The abuser was eventually fired, and Spinelli—with the assistance of years of therapy—persevered. He became a successful physician and, later, an acclaimed author with the 2008 publication of The Advocate Guide to Gay Men’s Health and Wellness—a book he felt was desperately needed.
“I had been hired by a mentor of mine, and we were treating a lot of HIV-positive patients, which is my specialty,” Spinelli explains. “And I felt, as a young gay man myself, there wasn’t a resource. I felt like there wasn’t this book that I could just go to and see ‘what do I do if I’m a gay man.’”
He began publishing articles, and soon felt he had enough material for a manual. He approached the publishers of The Advocate, the oldest gay magazine in the US, and they agreed to co-brand the manual.
The abuser returns
In 2011, Spinelli learned that his former abuser was not only still tormenting young children, but he was living with three mentally challenged teens he had “adopted,” had written a book on the subject, and was being touted as the devoted father of the year with an appearance on “The Today Show.” Spinelli’s nightmare returned.
“All I kept thinking about was all the children we could have saved if my parents and the scoutmasters had gone to the police,” Spinelli recalls. “These people are sociopaths. They do not see what they’re doing as wrong; that’s what’s so damaging. And I think that’s what we don’t really understand. Right now, we’re focusing on the fact that the Boy Scouts of America don’t want to allow gay leaders, because they’re afraid they’re going to molest boys. We have to really differentiate child molestation and pedophilia from homosexuality. Men who molest boys are not gay: they’re child molesters.”
Spinelli pursued his molester through a grindingly slow legal system to make certain justice was served. Doing so, and publishing his account of the journey, Pee-Shy (Kensington Books, December 2013), forced Spinelli to confront his past while straining his relationship with his partner.

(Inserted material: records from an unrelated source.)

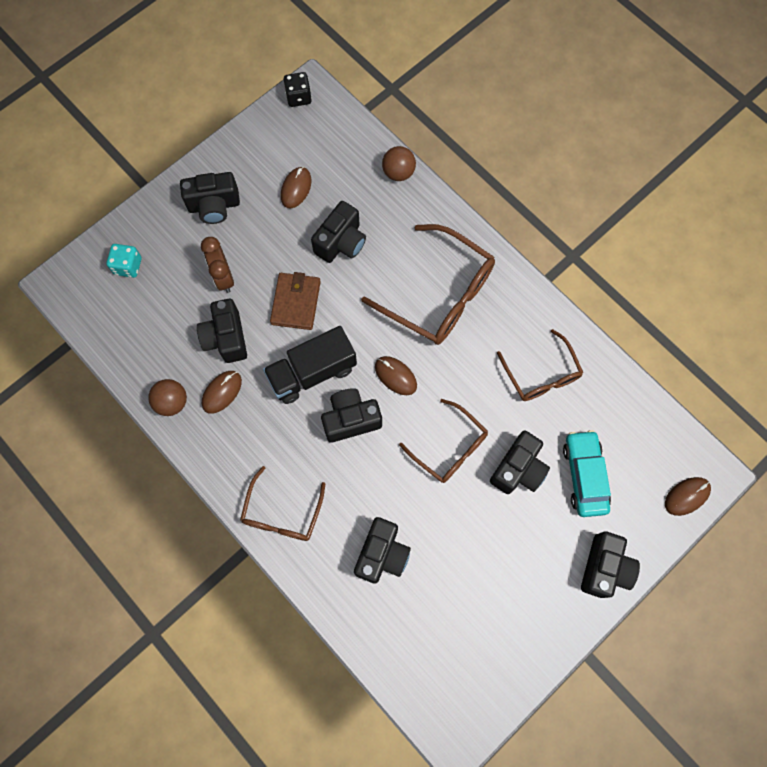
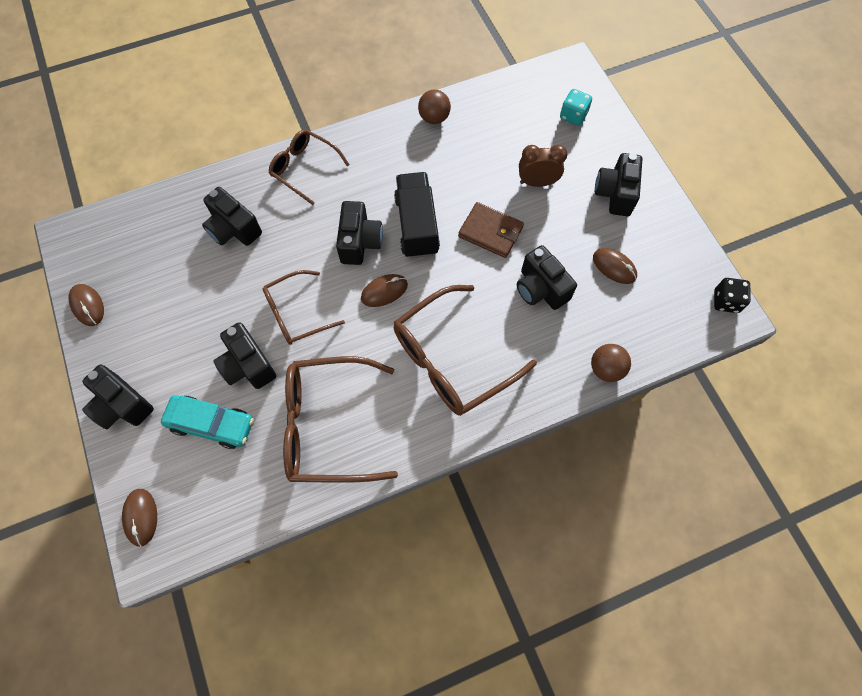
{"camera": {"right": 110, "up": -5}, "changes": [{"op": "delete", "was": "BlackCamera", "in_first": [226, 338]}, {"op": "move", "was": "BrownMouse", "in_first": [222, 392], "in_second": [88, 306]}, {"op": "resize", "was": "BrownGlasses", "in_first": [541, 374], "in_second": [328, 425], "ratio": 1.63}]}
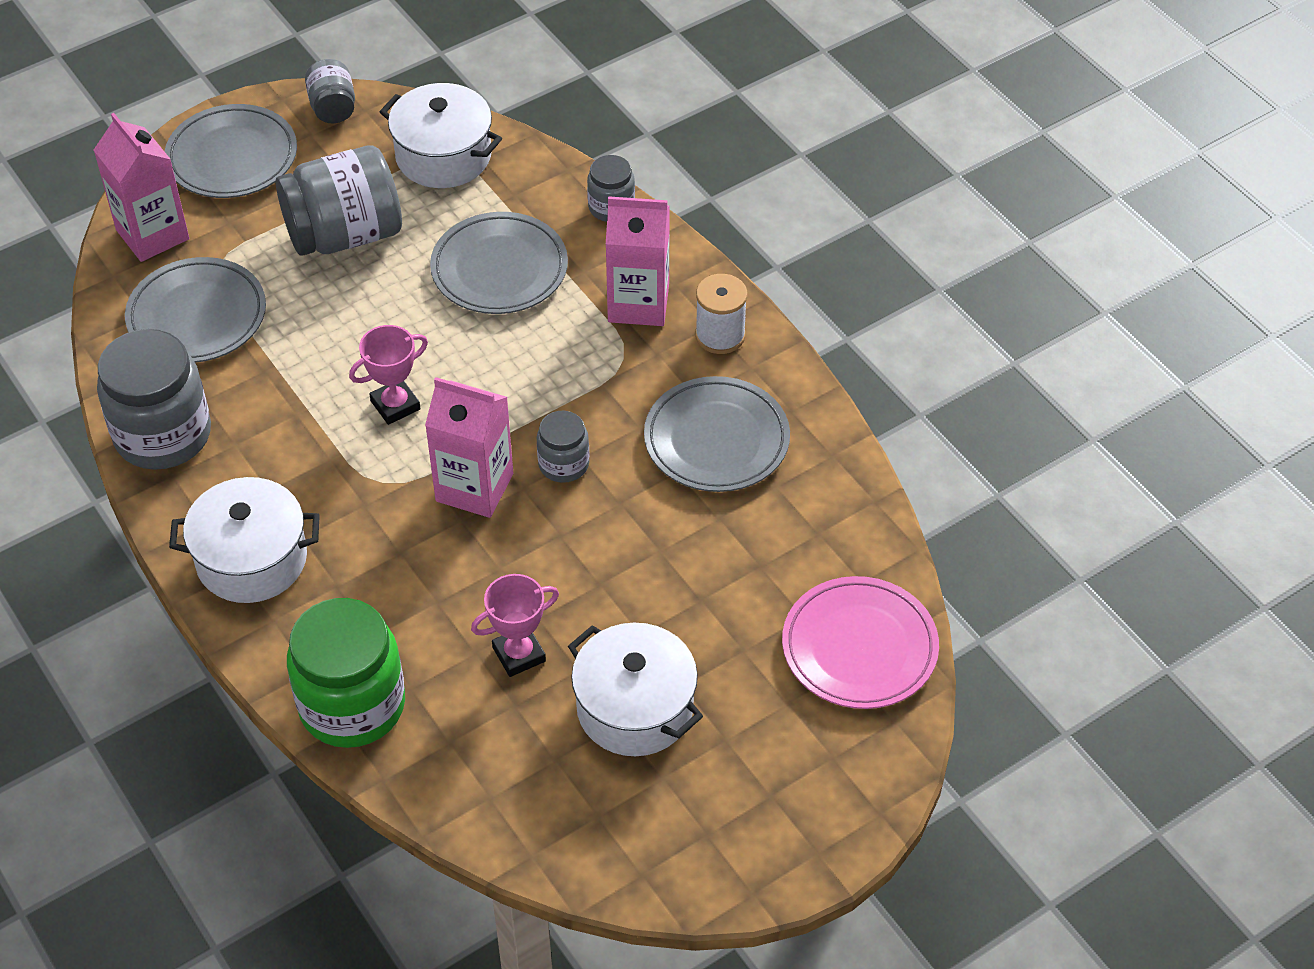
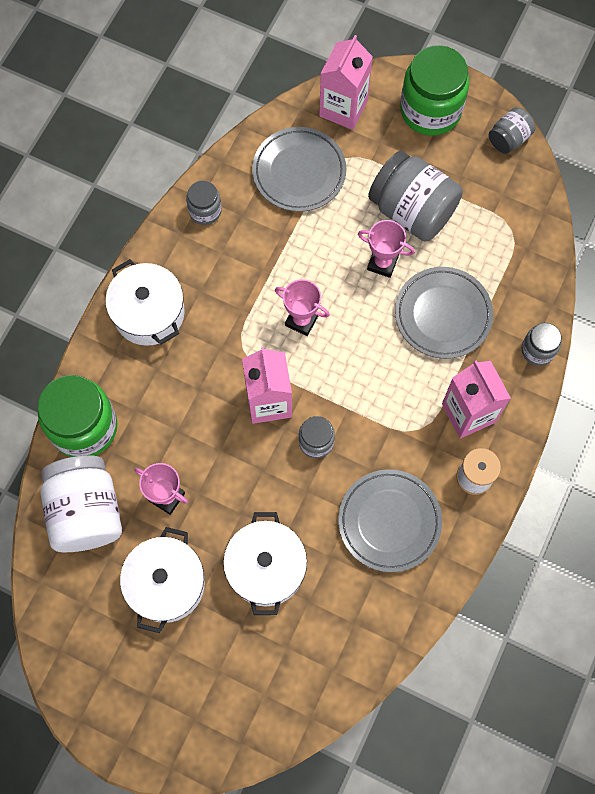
{"camera": {"right": 60, "up": 20}, "changes": [{"op": "resize", "was": "GreyJar", "in_first": [163, 435], "in_second": [205, 211], "ratio": 0.51}, {"op": "replace", "was": "GreyPlate", "now": "GreenJar", "in_first": [232, 157], "in_second": [430, 110]}, {"op": "move", "was": "WhitePot", "in_first": [443, 156], "in_second": [266, 568]}, {"op": "delete", "was": "PinkPlate", "in_first": [859, 648]}, {"op": "insert", "now": "WhiteJar", "in_second": [86, 512]}, {"op": "insert", "now": "PinkTrophy", "in_second": [382, 263]}]}
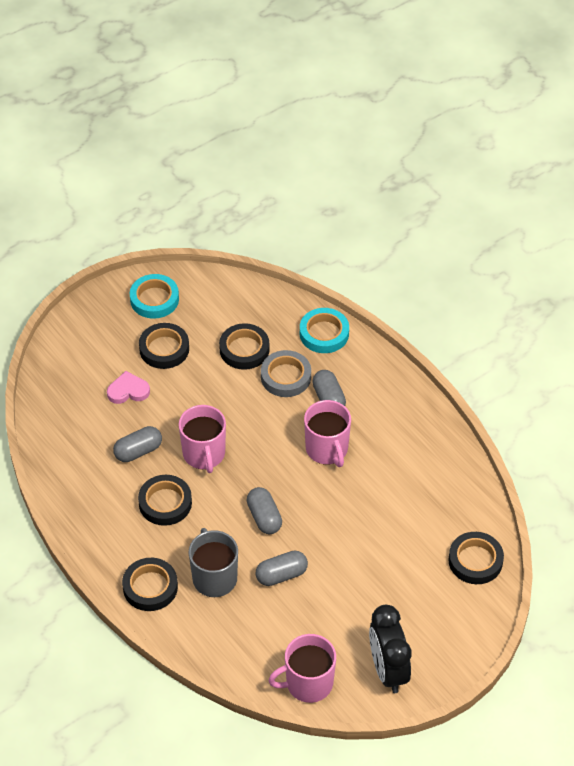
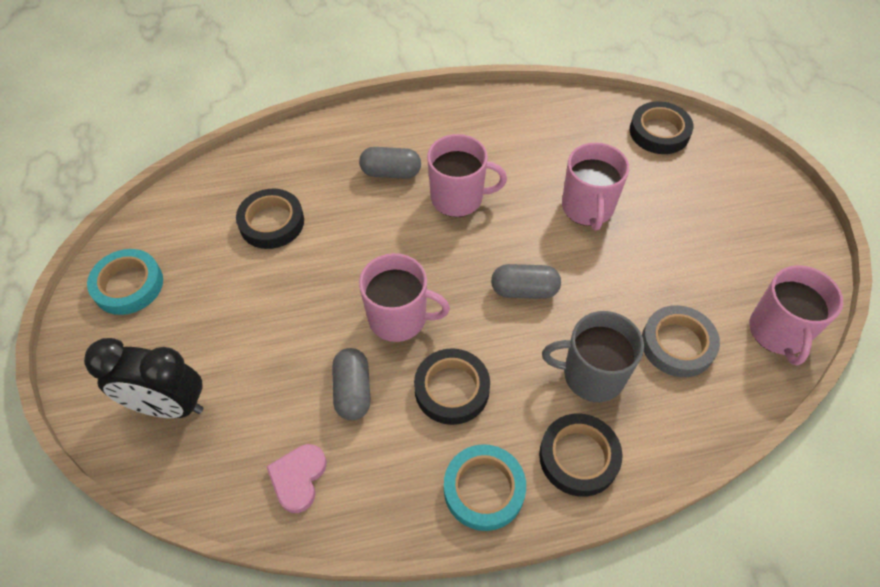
{"camera": {"right": -65, "up": 5}, "changes": [{"op": "move", "was": "PinkHeart", "in_first": [128, 391], "in_second": [298, 478]}, {"op": "delete", "was": "BlackTape", "in_first": [164, 349]}, {"op": "delete", "was": "GreyCapsule", "in_first": [281, 575]}, {"op": "move", "was": "GreyTape", "in_first": [285, 377], "in_second": [677, 344]}, {"op": "move", "was": "TurquoiseTape", "in_first": [324, 333], "in_second": [484, 489]}, {"op": "move", "was": "BlackClock", "in_first": [388, 670], "in_second": [168, 405]}, {"op": "insert", "now": "PinkMug", "in_second": [587, 208]}]}
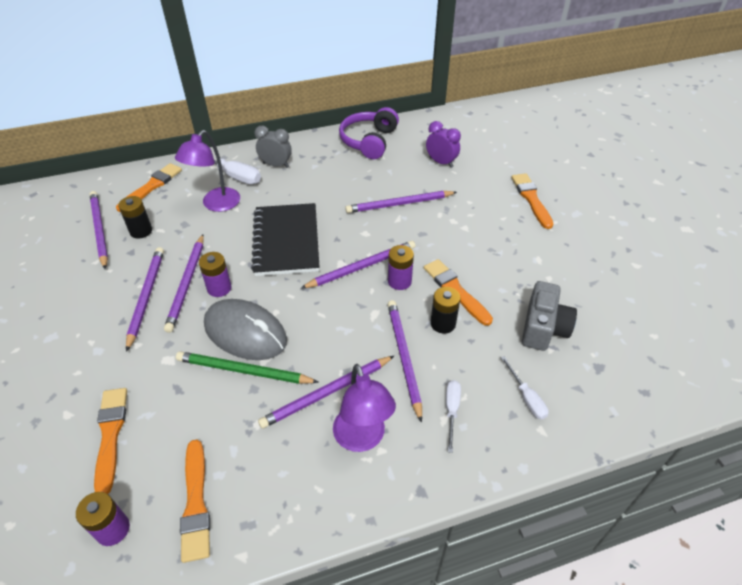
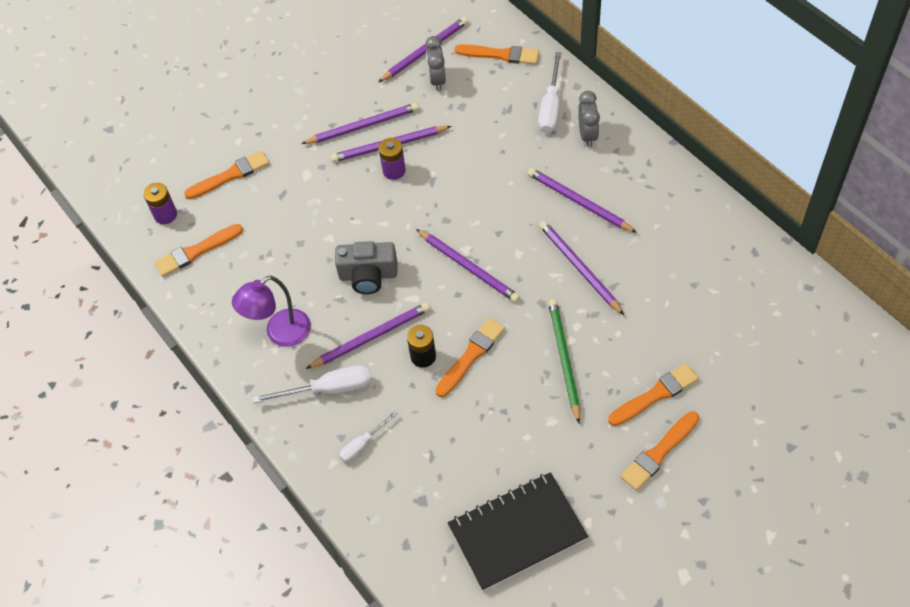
{"camera": {"right": 75, "up": 10}, "changes": [{"op": "replace", "was": "BlackBattery", "now": "GreyClock", "in_first": [141, 231], "in_second": [437, 80]}, {"op": "delete", "was": "PurpleLamp", "in_first": [216, 205]}, {"op": "move", "was": "GreenPencil", "in_first": [244, 371], "in_second": [564, 360]}, {"op": "delete", "was": "GreyMouse", "in_first": [245, 333]}, {"op": "move", "was": "BlackNotebook", "in_first": [286, 241], "in_second": [517, 532]}, {"op": "move", "was": "PurplePencil", "in_first": [327, 393], "in_second": [579, 202]}, {"op": "delete", "was": "PurpleHeadphones", "in_first": [369, 141]}, {"op": "delete", "was": "PurpleBattery", "in_first": [399, 281]}, {"op": "delete", "was": "PurpleClock", "in_first": [441, 162]}, {"op": "resize", "was": "WhiteScrewdriver", "in_first": [451, 410], "in_second": [328, 389], "ratio": 1.67}, {"op": "move", "was": "GreyCamera", "in_first": [543, 328], "in_second": [368, 275]}, {"op": "insert", "now": "OrangeBrush", "in_second": [659, 452]}]}
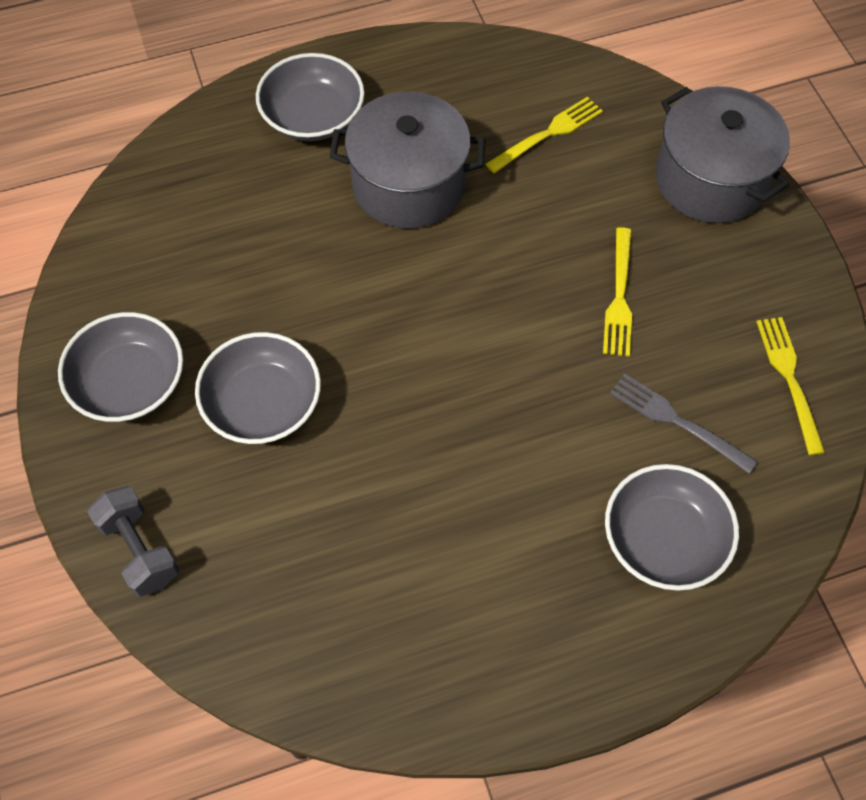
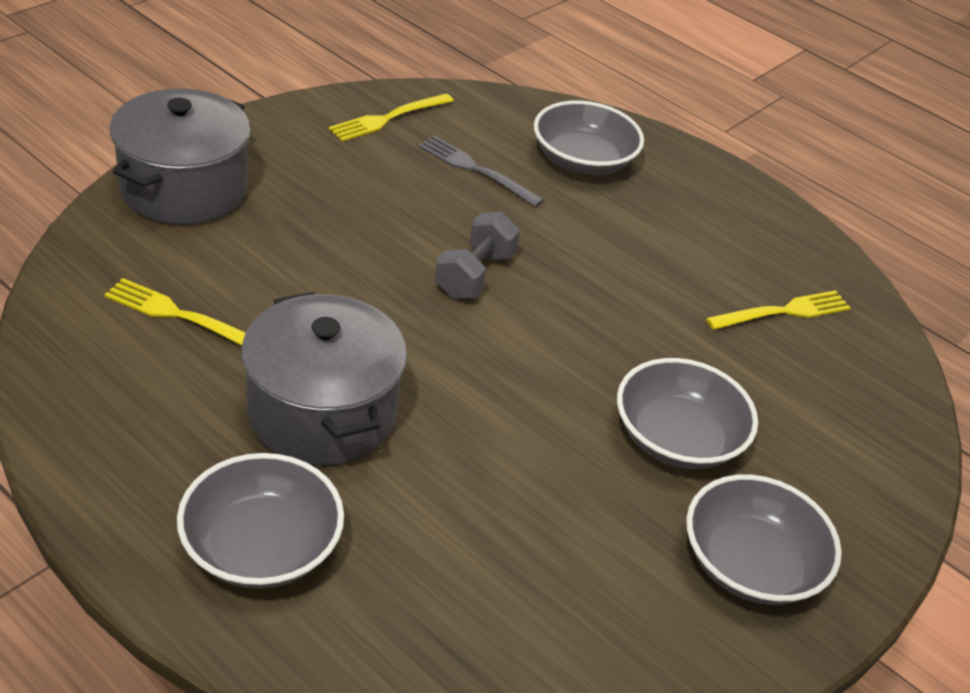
{"camera": {"right": -125, "up": -20}, "changes": [{"op": "move", "was": "GreyDumbbell", "in_first": [140, 549], "in_second": [474, 275]}, {"op": "move", "was": "YellowFork", "in_first": [619, 297], "in_second": [783, 311]}, {"op": "rotate", "was": "GreyFork", "in_first": [676, 421], "in_second": [475, 170], "clockwise": 120}]}
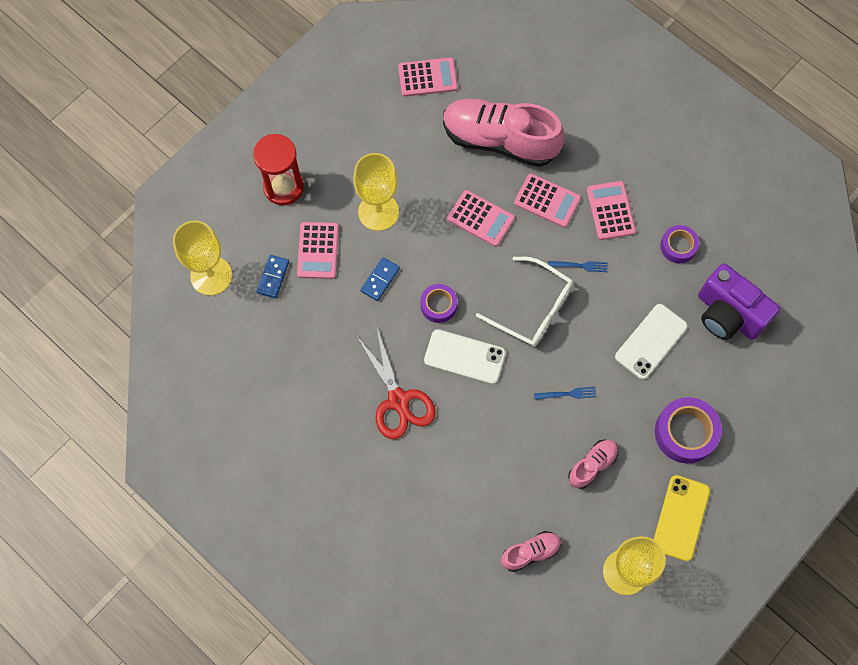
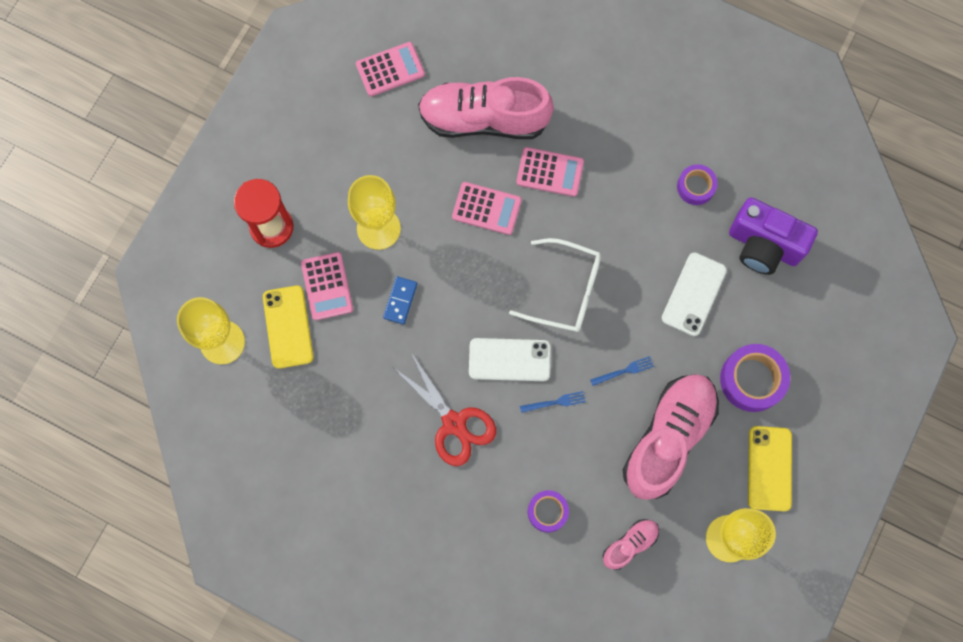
{"camera": {"right": -15, "up": 5}, "changes": [{"op": "replace", "was": "BlueDomino", "now": "YellowPhone", "in_first": [273, 277], "in_second": [288, 327]}, {"op": "move", "was": "PurpleTape", "in_first": [438, 305], "in_second": [547, 511]}, {"op": "move", "was": "BlueFork", "in_first": [580, 266], "in_second": [556, 402]}, {"op": "resize", "was": "PinkShoe", "in_first": [592, 465], "in_second": [668, 438], "ratio": 2.13}, {"op": "delete", "was": "PinkCalculator", "in_first": [610, 210]}]}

But in November 2011, justice was served. William Fox, a retired NYPD officer, was sentenced to 35 years in jail for sexually abusing his two adopted sons and another child. Spinelli had finally achieved closure.
“I used to carry [the molestation] around with me in everything I did,” Spinelli acknowledges. “Obviously, I had a very difficult time using restaurants. I had a very difficult time with social interactions with other adults, especially colleagues; just looking someone in the eye, shaking their hand, saying hello, presenting myself with authority—which as you know as a doctor you have to do. You have to be the authority.”
But now Spinelli says he’s able to put those memories in a suitcase of sorts that he keeps in the closet on a shelf. And every once in a while he takes down that suitcase and looks in it and remembers, and learns.
“But I know I can just put it away,” he adds. “I don’t carry it with me every day any more.”
Growing old together
Spinelli looks back over his 13-year career as a physician and says the most rewarding aspect of what he does is growing older with his patients.
“Whenever I see a patient, I feel like, oh, we’ve grown old together and I’m taking care of you,” Spinelli says. “And I think that’s one of the most precious things about being a doctor, is that someone has invited you into their world and they’re trusting you to take care of them. I think that is an amazing accomplishment.”